_WHAT TO DO_.
Reproduce the lines of the entries below verbatim, starting with the line that contains "Population (w=1), Blend" and ending with the line that contains "Reading right to left, transcribe", both included.

*** DATA FOR THIS TASK ***

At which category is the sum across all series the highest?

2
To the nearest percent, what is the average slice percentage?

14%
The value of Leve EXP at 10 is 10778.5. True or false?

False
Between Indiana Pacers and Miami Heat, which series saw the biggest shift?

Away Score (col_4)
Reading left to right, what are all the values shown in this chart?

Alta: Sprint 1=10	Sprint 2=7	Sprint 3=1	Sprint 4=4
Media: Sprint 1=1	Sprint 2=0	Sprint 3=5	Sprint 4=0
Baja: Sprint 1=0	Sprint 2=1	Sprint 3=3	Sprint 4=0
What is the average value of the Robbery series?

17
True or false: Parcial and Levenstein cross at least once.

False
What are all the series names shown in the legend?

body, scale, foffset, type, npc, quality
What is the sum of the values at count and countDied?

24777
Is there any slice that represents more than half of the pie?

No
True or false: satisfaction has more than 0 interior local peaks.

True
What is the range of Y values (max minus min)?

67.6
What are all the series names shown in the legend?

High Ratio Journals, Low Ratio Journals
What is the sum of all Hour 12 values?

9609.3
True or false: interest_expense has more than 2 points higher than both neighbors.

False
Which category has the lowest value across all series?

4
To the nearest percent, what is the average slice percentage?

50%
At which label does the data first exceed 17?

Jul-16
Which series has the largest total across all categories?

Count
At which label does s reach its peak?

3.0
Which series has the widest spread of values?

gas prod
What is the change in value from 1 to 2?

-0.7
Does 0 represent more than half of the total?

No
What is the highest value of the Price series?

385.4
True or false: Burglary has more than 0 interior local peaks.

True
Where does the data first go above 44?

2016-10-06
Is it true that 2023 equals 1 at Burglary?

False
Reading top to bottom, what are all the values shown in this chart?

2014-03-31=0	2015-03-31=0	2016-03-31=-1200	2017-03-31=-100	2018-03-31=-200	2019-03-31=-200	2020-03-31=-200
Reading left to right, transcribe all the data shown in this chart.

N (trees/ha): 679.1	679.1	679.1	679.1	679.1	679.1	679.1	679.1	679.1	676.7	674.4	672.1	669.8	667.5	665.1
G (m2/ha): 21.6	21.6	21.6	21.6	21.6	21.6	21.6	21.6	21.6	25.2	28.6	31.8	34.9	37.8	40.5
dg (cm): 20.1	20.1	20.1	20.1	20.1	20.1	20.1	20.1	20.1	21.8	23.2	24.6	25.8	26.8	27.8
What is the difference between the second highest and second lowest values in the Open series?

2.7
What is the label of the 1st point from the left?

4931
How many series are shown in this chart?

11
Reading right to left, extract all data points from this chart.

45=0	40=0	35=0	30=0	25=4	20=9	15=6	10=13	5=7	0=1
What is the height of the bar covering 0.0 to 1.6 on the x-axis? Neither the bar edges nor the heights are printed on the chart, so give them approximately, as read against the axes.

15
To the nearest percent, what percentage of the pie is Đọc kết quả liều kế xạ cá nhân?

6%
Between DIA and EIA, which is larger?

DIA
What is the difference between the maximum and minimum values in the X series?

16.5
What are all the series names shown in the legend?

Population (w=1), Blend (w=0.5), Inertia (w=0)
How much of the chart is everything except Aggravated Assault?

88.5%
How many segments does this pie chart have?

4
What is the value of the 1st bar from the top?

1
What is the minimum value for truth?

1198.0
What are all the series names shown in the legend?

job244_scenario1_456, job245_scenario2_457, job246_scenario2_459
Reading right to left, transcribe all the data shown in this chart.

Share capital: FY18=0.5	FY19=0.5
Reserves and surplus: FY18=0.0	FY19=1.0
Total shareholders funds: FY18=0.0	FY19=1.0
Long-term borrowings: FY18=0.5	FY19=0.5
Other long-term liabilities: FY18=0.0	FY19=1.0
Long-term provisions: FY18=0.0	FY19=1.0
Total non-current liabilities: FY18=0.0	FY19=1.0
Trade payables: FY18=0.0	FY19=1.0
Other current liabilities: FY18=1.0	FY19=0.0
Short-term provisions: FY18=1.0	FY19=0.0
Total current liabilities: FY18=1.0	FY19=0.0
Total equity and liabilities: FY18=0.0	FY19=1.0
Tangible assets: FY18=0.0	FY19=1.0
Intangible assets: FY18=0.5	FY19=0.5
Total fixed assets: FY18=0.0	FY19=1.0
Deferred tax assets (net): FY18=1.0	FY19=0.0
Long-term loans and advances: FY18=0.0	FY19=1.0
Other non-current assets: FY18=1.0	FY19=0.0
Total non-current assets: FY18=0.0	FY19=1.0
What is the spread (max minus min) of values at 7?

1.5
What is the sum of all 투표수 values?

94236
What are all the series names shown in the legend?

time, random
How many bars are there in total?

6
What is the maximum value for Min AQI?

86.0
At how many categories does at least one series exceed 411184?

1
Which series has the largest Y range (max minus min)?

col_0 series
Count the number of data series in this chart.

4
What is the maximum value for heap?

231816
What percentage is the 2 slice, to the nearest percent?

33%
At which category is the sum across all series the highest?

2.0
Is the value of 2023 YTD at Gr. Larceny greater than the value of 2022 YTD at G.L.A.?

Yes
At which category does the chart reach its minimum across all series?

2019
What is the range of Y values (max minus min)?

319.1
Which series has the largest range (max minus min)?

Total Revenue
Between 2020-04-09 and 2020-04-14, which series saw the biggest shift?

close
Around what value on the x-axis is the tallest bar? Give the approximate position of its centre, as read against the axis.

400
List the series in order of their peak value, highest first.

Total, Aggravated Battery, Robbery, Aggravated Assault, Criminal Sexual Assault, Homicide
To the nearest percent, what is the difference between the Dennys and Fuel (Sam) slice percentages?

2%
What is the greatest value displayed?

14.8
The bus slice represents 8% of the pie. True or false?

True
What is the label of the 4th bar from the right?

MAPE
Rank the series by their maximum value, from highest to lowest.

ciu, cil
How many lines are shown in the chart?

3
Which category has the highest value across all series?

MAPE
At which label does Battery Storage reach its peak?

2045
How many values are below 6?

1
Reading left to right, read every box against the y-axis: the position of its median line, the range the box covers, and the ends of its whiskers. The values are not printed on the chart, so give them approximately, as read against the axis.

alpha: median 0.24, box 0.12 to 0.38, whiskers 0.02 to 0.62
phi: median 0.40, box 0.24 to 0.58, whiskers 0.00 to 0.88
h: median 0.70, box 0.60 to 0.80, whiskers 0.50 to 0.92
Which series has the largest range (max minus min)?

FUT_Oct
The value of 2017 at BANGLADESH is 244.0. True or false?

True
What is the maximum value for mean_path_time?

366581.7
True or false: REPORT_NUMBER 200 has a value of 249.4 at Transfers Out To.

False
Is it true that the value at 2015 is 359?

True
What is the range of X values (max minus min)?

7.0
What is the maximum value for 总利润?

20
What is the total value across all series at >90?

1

*** End of DATA FOR THIS TASK ***

_TASK RESPONSE_.
Population (w=1), Blend (w=0.5), Inertia (w=0)
How much of the chart is everything except Aggravated Assault?

88.5%
How many segments does this pie chart have?

4
What is the value of the 1st bar from the top?

1
What is the minimum value for truth?

1198.0
What are all the series names shown in the legend?

job244_scenario1_456, job245_scenario2_457, job246_scenario2_459
Reading right to left, transcribe all the data shown in this chart.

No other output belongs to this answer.